• Prompt: Go to the line holding "neck: (278, 156)" in the data below and repeat it exactly, then each line after it up to and including the one holding "right shoulder: (330, 39)". Omit pictures.
----------
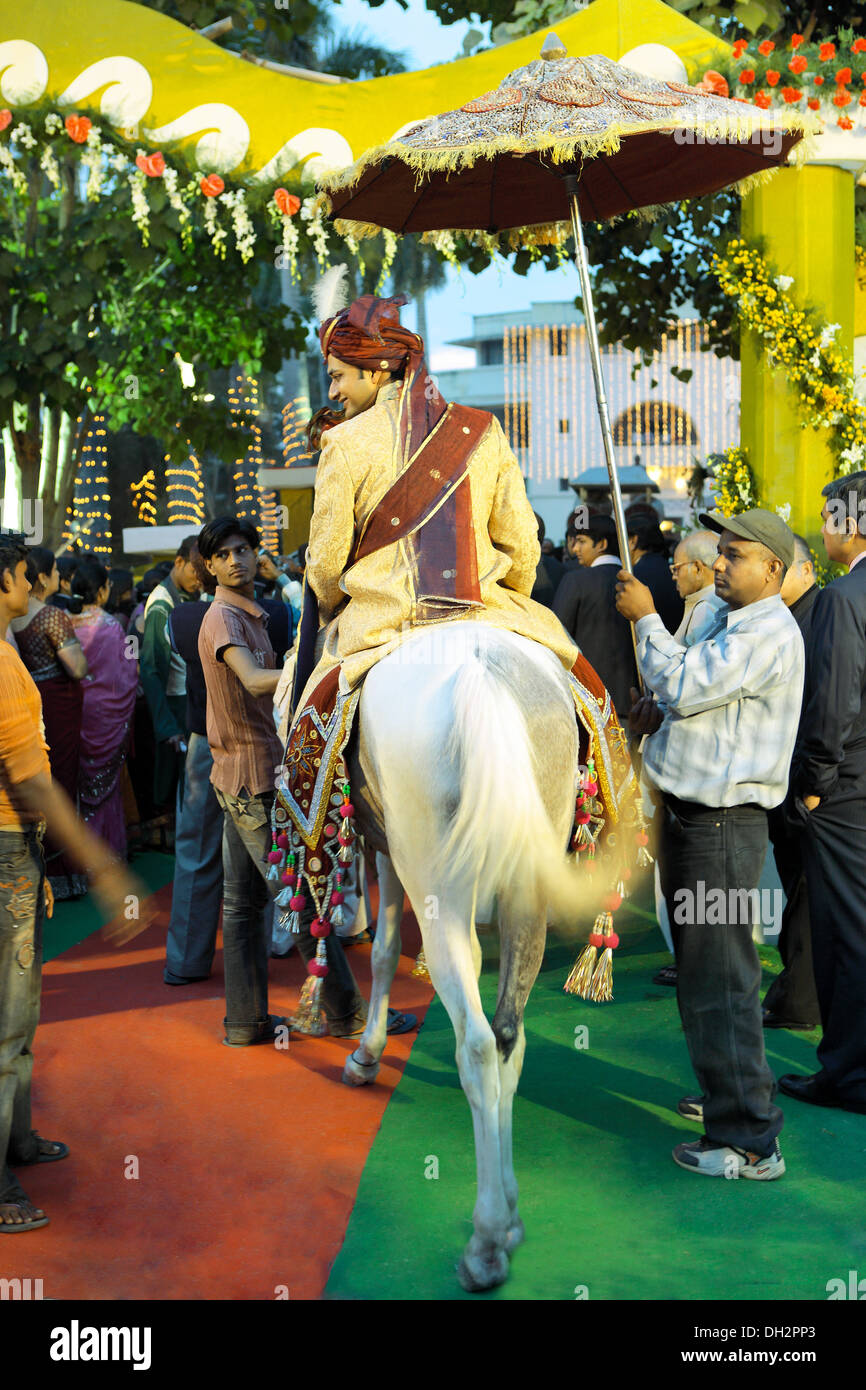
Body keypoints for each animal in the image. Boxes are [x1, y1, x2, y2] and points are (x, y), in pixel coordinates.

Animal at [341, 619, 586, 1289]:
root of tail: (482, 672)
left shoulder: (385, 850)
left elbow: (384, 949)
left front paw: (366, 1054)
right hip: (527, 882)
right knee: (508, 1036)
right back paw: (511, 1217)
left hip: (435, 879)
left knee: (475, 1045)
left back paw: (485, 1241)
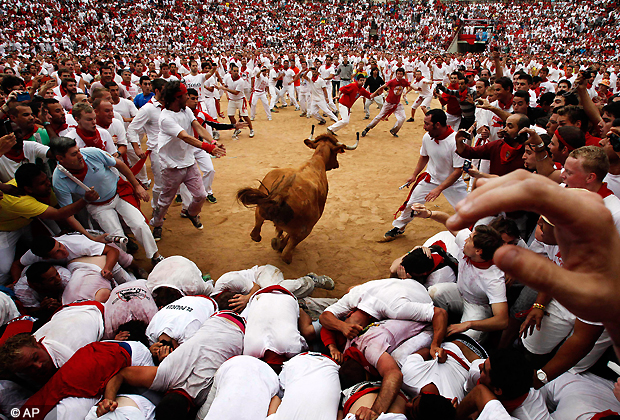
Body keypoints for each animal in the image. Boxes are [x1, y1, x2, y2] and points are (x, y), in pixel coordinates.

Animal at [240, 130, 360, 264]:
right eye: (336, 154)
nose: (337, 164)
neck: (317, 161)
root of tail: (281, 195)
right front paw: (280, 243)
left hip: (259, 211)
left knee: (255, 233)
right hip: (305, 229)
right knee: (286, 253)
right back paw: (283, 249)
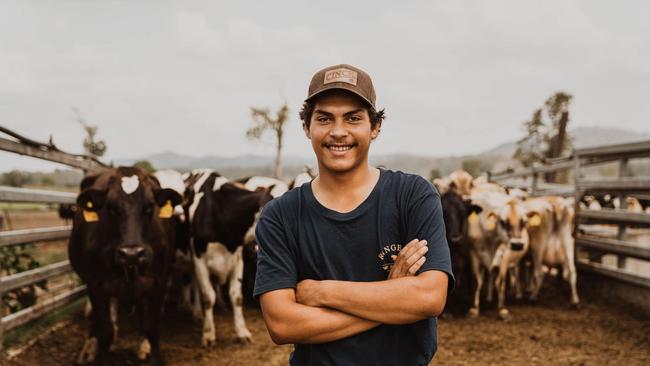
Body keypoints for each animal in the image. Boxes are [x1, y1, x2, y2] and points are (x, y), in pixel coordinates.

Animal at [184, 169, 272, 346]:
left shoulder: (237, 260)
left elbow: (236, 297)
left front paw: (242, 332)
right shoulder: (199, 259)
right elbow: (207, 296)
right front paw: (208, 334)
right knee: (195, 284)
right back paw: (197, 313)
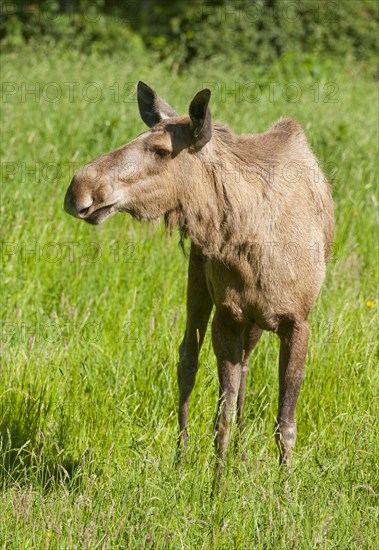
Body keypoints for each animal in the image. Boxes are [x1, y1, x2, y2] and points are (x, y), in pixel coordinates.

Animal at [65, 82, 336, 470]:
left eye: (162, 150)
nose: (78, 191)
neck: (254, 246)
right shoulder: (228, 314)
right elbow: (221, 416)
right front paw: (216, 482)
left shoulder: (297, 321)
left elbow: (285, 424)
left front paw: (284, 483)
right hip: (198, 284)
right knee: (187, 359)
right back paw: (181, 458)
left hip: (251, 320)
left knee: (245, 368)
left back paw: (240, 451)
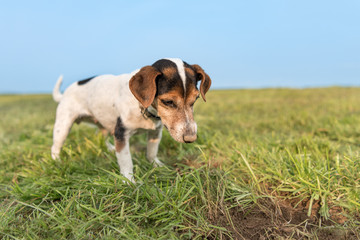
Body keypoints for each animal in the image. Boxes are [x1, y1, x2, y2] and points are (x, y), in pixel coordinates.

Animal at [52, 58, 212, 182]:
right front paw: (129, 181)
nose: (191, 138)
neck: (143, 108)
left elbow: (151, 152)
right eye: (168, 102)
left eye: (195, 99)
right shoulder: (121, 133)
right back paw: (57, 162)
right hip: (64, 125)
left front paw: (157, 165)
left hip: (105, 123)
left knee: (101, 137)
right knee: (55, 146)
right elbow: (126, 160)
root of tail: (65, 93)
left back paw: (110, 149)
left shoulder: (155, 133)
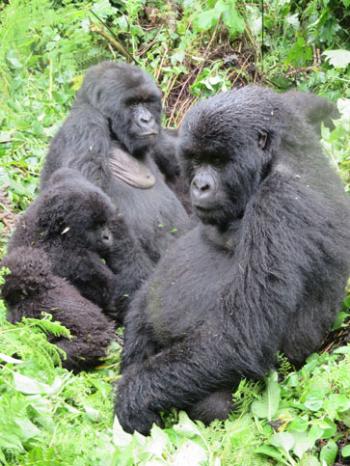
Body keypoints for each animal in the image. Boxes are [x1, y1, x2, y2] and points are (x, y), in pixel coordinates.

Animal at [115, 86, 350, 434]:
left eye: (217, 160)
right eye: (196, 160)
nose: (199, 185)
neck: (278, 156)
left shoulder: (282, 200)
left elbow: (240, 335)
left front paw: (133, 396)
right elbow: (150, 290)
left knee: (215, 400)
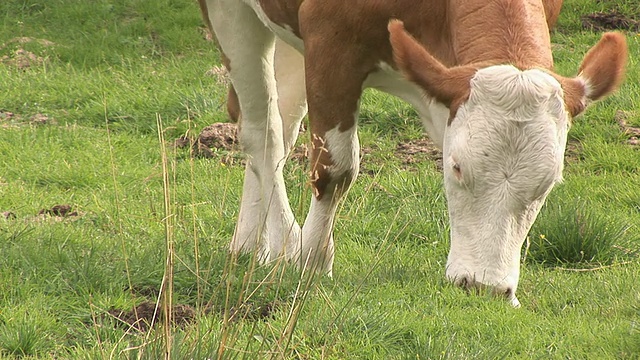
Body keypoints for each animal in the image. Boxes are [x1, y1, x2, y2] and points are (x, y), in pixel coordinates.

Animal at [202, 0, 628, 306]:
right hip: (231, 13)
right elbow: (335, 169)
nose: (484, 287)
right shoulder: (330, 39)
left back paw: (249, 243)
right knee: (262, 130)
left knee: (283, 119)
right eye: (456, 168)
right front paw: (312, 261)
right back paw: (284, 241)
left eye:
----------
• Task output:
neck: (278, 156)
left shoulder: (282, 200)
left elbow: (240, 335)
left front paw: (133, 396)
right elbow: (150, 290)
left knee: (215, 400)
Body keypoints for each animal in the image. Boxes are [x1, y1, x2, y2] and points are (x, y), in pixel coordinates.

Animal at [202, 0, 628, 306]:
right hip: (231, 13)
right elbow: (335, 169)
nose: (484, 287)
right shoulder: (330, 39)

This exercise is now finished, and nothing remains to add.